SOURCE EXTRACT START

Look, no one said it was easy.

Identity is tricky. Sticky, even. Liquify it and make it fluid– the facts don’t change. As my final year of a degree with limited graduate prospects derails into an academic crisis, I see no reason not to devote my writing efforts to exploring the other crisis in my life: my identity crisis as a diaspora kid.

I am a member of the Indian diaspora. I would be proud, but pride over a quality I did not contribute towards strikes me as an irrational response to an objective matter of fact independent of my actions. Neither is shame for exactly the same reasons.

In my experience, my fellow diaspora kids in Britain (of any diaspora, not just Indian) tend to take two regrettable forms. The first is the embarrassed child, the confused kid beholden to the humiliating jeers in the primary school playground. These delicate creatures have learnt to be ashamed of their dual cultural identities and go to cringeworthy attempts to disguise the unique experiences they have had of juggling cultures.

The second is the obsessed child, the person who resisted the mockery and occupied themselves in burrowing into their non-British identity. These sensitive souls almost always subscribe to old ideas of what that identity means and rigidly insist that this identity must mean certain things.

Both paths are, in my honest opinion, more unreasonable than the other. Membership of a diaspora is nothing more than a fact. It is not something you can deny about yourself, nor is it something you should use to determine your entire self-worth or personality.

SOURCE EXTRACT END

TASK SET:
A – Echo the passage of the diaspora identity essay between "Both paths are, in" and "self-worth or personality.", inclusive.
B – In the diaspora identity essay, which diaspora does the writer say they belong to?

INFORMATION PROVIDED START

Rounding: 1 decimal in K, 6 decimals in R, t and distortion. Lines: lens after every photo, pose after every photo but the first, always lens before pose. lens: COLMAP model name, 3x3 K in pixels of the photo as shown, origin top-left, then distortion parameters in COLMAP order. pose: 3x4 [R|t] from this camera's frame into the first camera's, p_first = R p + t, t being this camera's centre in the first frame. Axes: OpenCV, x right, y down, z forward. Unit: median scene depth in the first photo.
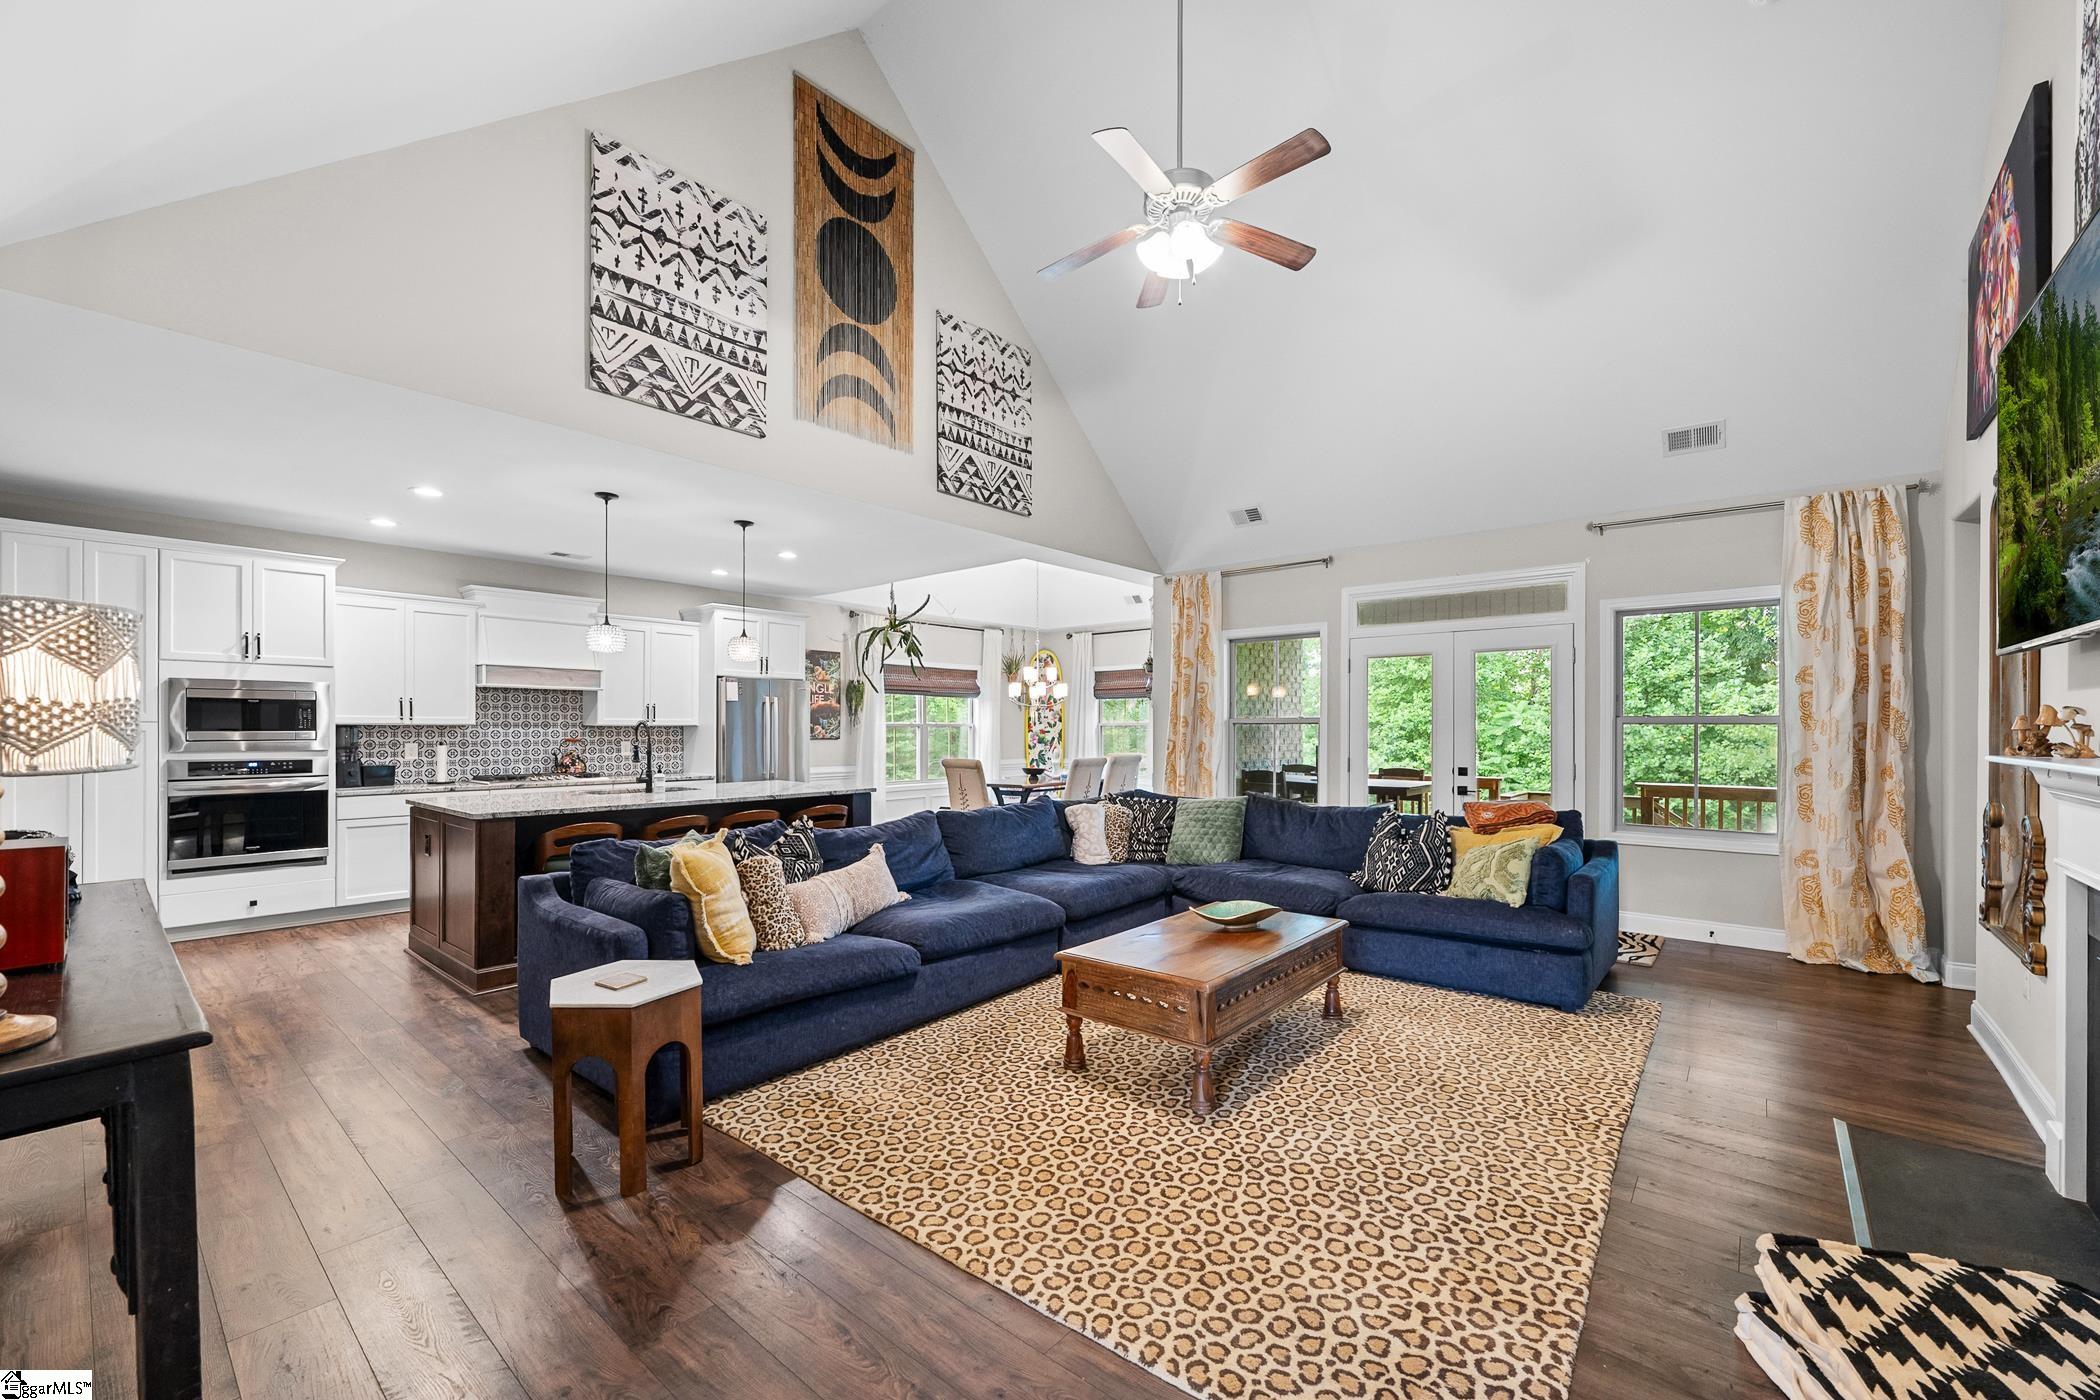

INFORMATION PROVIDED END

OUTPUTS FOR THE TASKS:
A –
Both paths are, in my honest opinion, more unreasonable than the other. Membership of a diaspora is nothing more than a fact. It is not something you can deny about yourself, nor is it something you should use to determine your entire self-worth or personality.

B – The Indian diaspora.